If you are a system administrator, or IT manager, or someone who is responsible for IT infrastructure, you should implement an enterprise level monitoring solution.
The shell script you’ve written that does a ps -ef and sends you an email might do the basic job, but it doesn’t count as monitoring.
If you want to be proactive, have peace of mind, and sleep well at night, you should implement a robust system and network monitoring solution for your IT infrastructure.
Nagios took the number one stop in our Top 5 System Monitoring Tool.
I’ve used Nagios intensively for several years, and cannot live without it anymore. Knowing all my systems (and services) are monitored by Nagios, which will notify me when something goes wrong, makes me sleep peacefully at night.
I’ll be launching my next eBook in few weeks. Yes, it is about Nagios Core 3. For those who are new to Nagios, the eBook will walk you though installation, configuration, Nagios web, and everything you need to know to setup Nagios Core 3, and start monitoring your systems. I’m very excited (despite having lot of sleepless night in creating the material for the eBook), to release the eBook that will be helpful to those who are looking to implement Nagios Core in their enterprise.
Any monitoring solution you implement for your infrastructure should have the ability to do the following.
- Universal Monitoring – You don’t want to implement a monitoring solution for Linux server, another for network equipments, another for hardware, etc. You need one monitoring solution to monitor almost all your IT systems and services. A good monitoring system should provide a framework to include plugins to monitoring various services and devices. For example, it should be able to monitor: Operating systems — *nix, Windows, etc. System resources — CPU, Disk, Swap, Process, etc. Network Equipments — Switches, Router, VPN, Firewalls, etc.

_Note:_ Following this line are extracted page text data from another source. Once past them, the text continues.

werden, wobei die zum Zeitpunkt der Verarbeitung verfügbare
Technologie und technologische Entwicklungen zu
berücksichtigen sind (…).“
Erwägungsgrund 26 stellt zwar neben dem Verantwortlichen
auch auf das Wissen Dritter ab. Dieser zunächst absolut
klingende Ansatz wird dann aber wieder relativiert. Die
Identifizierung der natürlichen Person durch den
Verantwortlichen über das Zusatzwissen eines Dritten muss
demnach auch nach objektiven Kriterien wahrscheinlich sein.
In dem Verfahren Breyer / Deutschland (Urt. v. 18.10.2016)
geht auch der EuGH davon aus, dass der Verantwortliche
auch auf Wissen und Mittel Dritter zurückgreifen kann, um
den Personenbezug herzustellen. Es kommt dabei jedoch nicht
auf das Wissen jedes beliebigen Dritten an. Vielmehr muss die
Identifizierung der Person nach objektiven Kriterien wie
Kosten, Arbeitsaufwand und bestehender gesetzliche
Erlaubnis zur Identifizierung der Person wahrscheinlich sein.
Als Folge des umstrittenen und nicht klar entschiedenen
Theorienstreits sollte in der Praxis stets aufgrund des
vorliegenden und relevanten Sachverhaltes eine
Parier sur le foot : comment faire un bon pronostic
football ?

- Efficient Alert Notifications – Assign individuals (or groups) to a system or service as owners. This gives the power to the owners. Let the owners of the system (or service) be notified and take action, before you get involved. Should provide the ability for you to send notification using various methods — email, pager, SMS, IM, etc. Ability to set warning and critical alerts for systems and services that are monitored. Granular monitoring options to specify how often the system should be monitored, how many retries in case of failure, how many failure notifications to send, methods of notification, etc.
- Web Dashboard that provides overall health, issues, and alerts for all the systems across the network, along with the ability to drill-down to individual hosts (and services).
- Issue Escalation – Should provide the ability to notify managers, when the owner of the system is not taking action on an issue within certain time period. For example, when a database crashes, and DBA doesn’t fix it within reasonable time, the monitoring system should alert the manager about the issue.
- Distributed Monitoring and Scalability – Should be capable of monitoring thousands of servers and services without too much overhead. Support distributed monitoring with multiple monitoring systems across the enterprise that can talk to a central monitoring server.
- Reporting – Should generate various monitoring reports. For example, availability, trending, notification reports for administrators. Should provide daily, weekly, monthly, or custom date range analysis of various monitoring statistics
- External Application Integration – Should provide a framework (or API) that can be used by external application to update the current status of the system or service that is getting monitored. Should be able to provide enough details for external vendors to integrate their solution with the monitoring software. The more extensible the framework is, more vendors will provide solution, and more companies will use it to make the software robust.
- Open source solution – Since you’ll be exposing all your mission critical systems to the monitoring software, you should make sure that you can trust the monitoring software. Open source solutions are typically thoroughly tested and reviewed by the community for any potential security issues. Look for the track-record of the software. How many years it has been in the market, the longer the better. How many companies are using the software, the more the better.
- Community and Commercial Support – When you are implementing it on a large scale (thousands of servers), you might want to implement a solution that is official supported and backed by a company. Several open source monitoring solutions are backed by a company that provides commercial support. Even if you don’t use the commercial support initially, you might want to use the support, when you expand your monitoring footprint.
- Easy to Learn and Use – This might be obvious to some of you, but you’ll be surprised how many people end-up implementing a system that is very hard to learn and use. Don’t overlook this. The monitoring solution should be easy to implement and learn, as simple as that. You should not spend weeks trying to figure out how to get the software implemented and working successfully.
My upcoming eBook on Nagios Core 3, is structured and organized in an easy to understand way, to help you implement, configure, and manage the Nagios Core 3 on your IT infrastructure. Nagios is an extremely powerful monitoring software, that does all of the above very well.
Apart from the 10 things mentioned above, are there anything else any monitoring solution should do (or have) in your opinion?